A notice regarding the project and invitation to comment is anticipated to be published in the Idaho Statesman (newspaper of record) on July 16, 2013. To be most helpful, please submit your scoping comments by August 15, 2013, and make your comments as specific as possible. Your comments will help us refine the proposal, and identify preliminary issues, interested and affected persons, and possible alternatives.
Written comments may be submitted to the Mountain Home Ranger District, ATTN: Casey Watson, Team Leader, 2180 American Legion Boulevard, Mountain Home, ID 83647, or FAX 208-587-9217. Office business hours for hand-delivered comments are: 8 a.m. to 4:30 p.m. Monday through Friday, excluding holidays. Oral comments must be provided at the Mountain Home Ranger District office during normal business hours via telephone 208-587-7961 or in person. Electronic comments must be submitted in a format such as an e-mail message, plain text (.txt), rich text format (.rtf), or Word (.docx) to the Mountain Home RD Comment Inbox. Comments may also be submitted through the Henry Clay Minerals Project Web Page. To submit comments using the web form select “Comment on Project” under “Get Connected” on the right panel of the project’s webpage.
In an effort to reduce costs and gain efficiencies, the Forest Service is transitioning to an electronic delivery and notification system for future and ongoing projects. If you would like to continue receiving notifications and updates on the status of the Henry Clay Minerals Project, please respond to this solicitation for public scoping and provide a valid email address for future electronic notifications. Additionally, you may subscribe to the Henry Clay Minerals Project Web Page to receive electronic project notifications and updates.

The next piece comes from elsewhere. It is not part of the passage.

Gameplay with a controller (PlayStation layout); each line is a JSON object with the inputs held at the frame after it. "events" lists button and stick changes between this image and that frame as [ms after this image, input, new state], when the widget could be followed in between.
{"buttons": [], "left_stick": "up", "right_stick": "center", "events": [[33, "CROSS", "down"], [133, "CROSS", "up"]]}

Future notifications will be focused on interested and affected persons. Therefore, please respond if you would like to remain on the project’s mailing list, even if you do not have specific scoping comments. Comments received in response to this solicitation, including the names and addresses of those who comment, will be considered part of the public record and will be available for public inspection and will be released in their entirety if requested pursuant to the Freedom of Information Act.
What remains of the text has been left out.